- [Extract to read]
Content starts

We further employed space charge-limited current (SCLC) to determine the hole and electron mobilities in relevant devices (Fig. 2c and Table 1). The average hole-only mobility of PZ1-doped devices (μh = 1.38 × 10−3 cm2 V−1 s−1, Supplementary Fig. 15) is higher than that of undoped devices (μh = 6.88 × 10−4 cm2 V−1 s−1, Supplementary Fig. 15). In addition, the average electron-only mobility (μe) values of the relevant devices without and with 1 wt% PZ1 are 2.25 × 10−3 and 2.07 × 10−3 cm2 V−1 s−1 (Supplementary Fig. 16), respectively. The comparable μe values of the PZ1-doped and undoped blends are probably contributed to the zinc oxide (ZnO) morphology as well as its lower surface energy as compared to the PEDOT:PSS layer, which can affect the film formation of the active layers51. Nevertheless, combining with the more balanced transport of holes and electrons in the PZ1-doped devices, the SCLC data illustrate that charge carriers in the 1 wt% PZ1-doped blend can be transmitted more efficiently, which is also evidenced by the morphological characterizations (Fig. 1d). In addition, the relative recombination loss as a function of light intensity was investigated in these devices without and with 1 wt% PZ1, as plotted in Supplementary Fig. 17. It was found that adding a small amount of PZ1 into the host devices did not exhibit obvious bimolecular recombination (Supplementary Fig. 17a). In contrast, the PZ1-doped OSCs showed less trap-assisted recombination with reduced slop of 1.36 kT/q (versus 1.44 kT/q for the host devices, Supplementary Fig. 17b). The detailed analyses are provided in Supplementary Note 2. Overall, the doping of PZ1 polymer not only improves the blend morphology with suitable phase separation and large pure domains but also can reduce the carrier recombination loss and enhance the carrier transport properties in the doping blend.

Content ends

- [Given information]
Content starts

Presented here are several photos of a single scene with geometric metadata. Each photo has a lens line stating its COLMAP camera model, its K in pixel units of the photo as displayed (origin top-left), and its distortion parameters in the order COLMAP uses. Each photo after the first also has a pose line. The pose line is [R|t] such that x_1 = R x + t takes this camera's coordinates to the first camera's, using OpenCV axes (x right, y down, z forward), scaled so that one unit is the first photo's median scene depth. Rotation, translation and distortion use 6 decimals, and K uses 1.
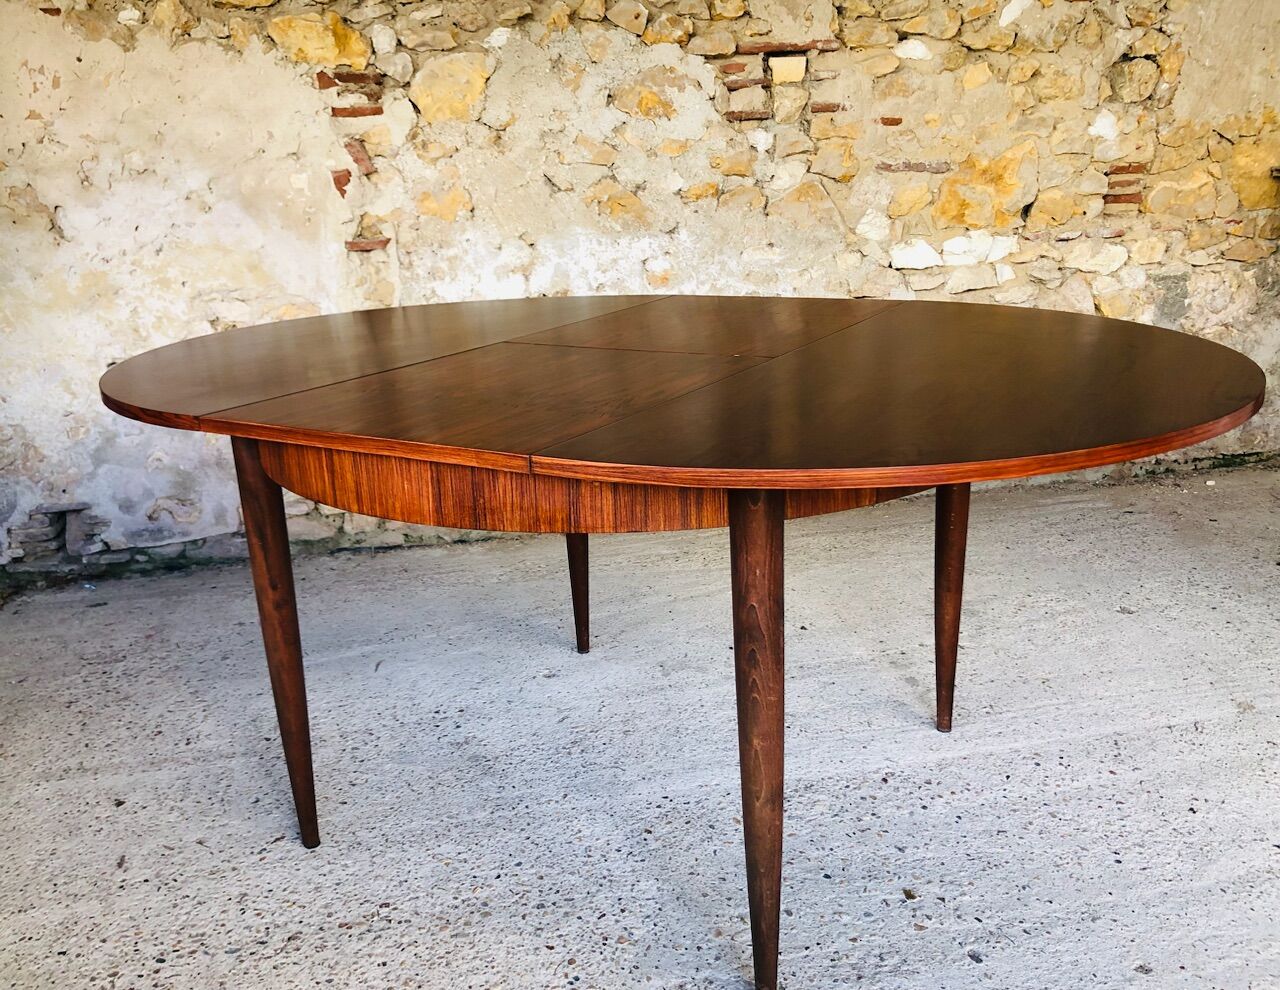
lens RADIAL K [[948.1, 0, 617.7], [0, 948.1, 557.9], [0, 0, 1]] dist [0.018855, -0.016261]
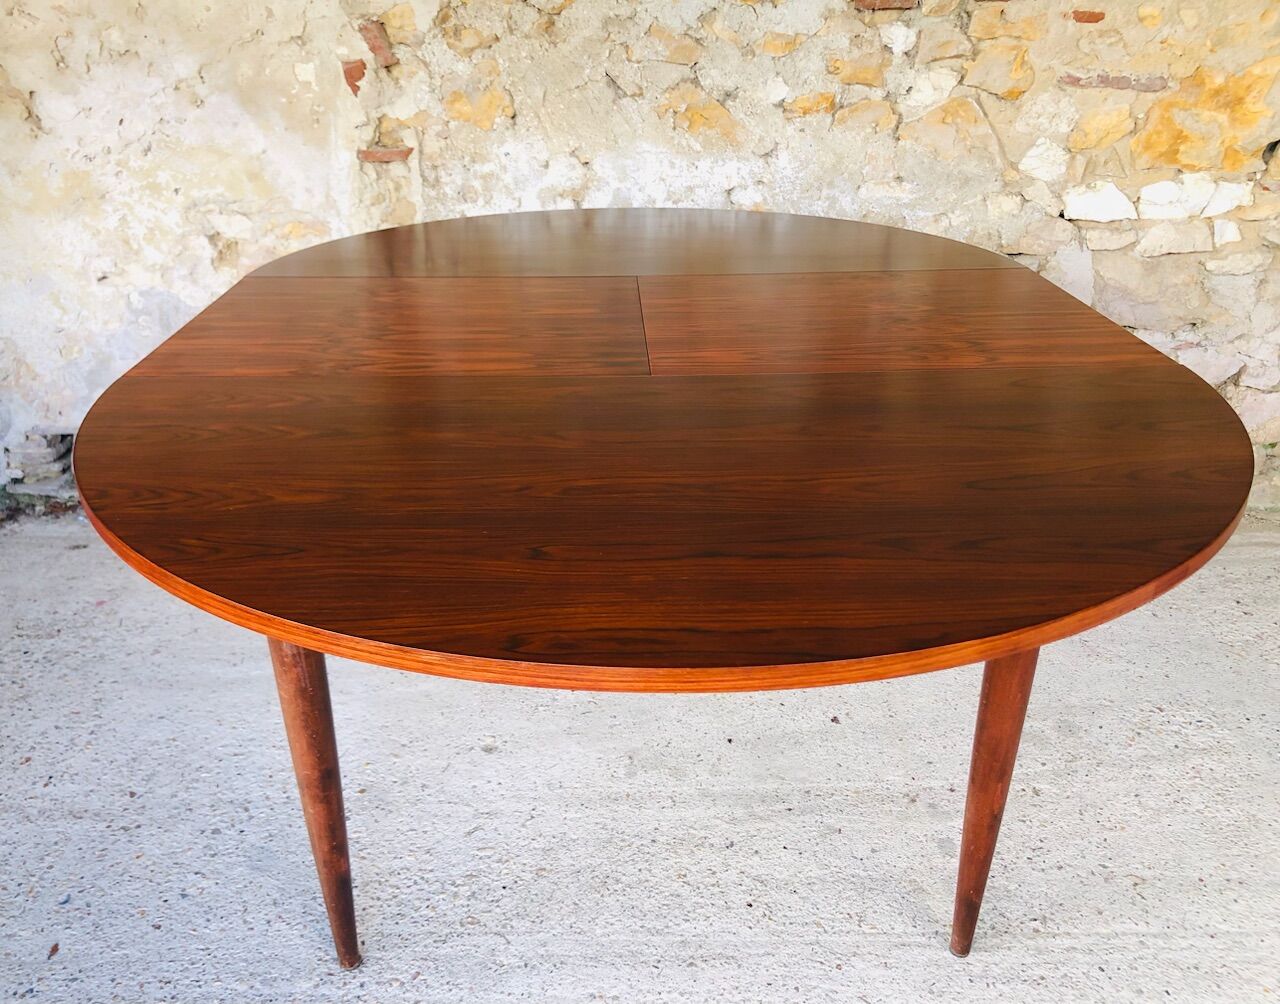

Content ends

- [Work order A]
Answer these questions from the passage on PZ1 doping:
(i) What is the average hole-only mobility of the PZ1-doped devices?
(ii) What is the average electron-only mobility of the devices with 1 wt% PZ1?
(iii) What slope is reported for trap-assisted recombination in the host devices?
- [Work order B] Summarize the passage on PZ1 doping in two sentences.
- [Work order C]
Decide whether each statement agrees with the passage on PZ1 doping, and back each yes or no with the deciding words quoted from it:
(i) The undoped devices had a higher average electron-only mobility than the devices with 1 wt% PZ1.
(ii) Adding PZ1 to the host devices produced obvious bimolecular recombination.
(iii) Zinc oxide has a higher surface energy than the PEDOT:PSS layer.

- [Problem solution A]
(i) 1.38 × 10−3 cm2 V−1 s−1
(ii) 2.07 × 10−3 cm2 V−1 s−1
(iii) 1.44 kT/q

- [Problem solution B] Space charge-limited current measurements showed that PZ1 doping raised the average hole mobility from 6.88 × 10−4 to 1.38 × 10−3 cm2 V−1 s−1 while electron mobility stayed comparable, which gave more balanced transport of holes and electrons. The PZ1-doped devices showed no obvious bimolecular recombination and less trap-assisted recombination, and overall PZ1 doping improves blend morphology, reduces carrier recombination loss and enhances carrier transport.

- [Problem solution C]
(i) Yes: "the average electron-only mobility (μe) values of the relevant devices without and with 1 wt% PZ1 are 2.25 × 10−3 and 2.07 × 10−3 cm2 V−1 s−1"
(ii) No: "adding a small amount of PZ1 into the host devices did not exhibit obvious bimolecular recombination"
(iii) No: "its lower surface energy as compared to the PEDOT:PSS layer"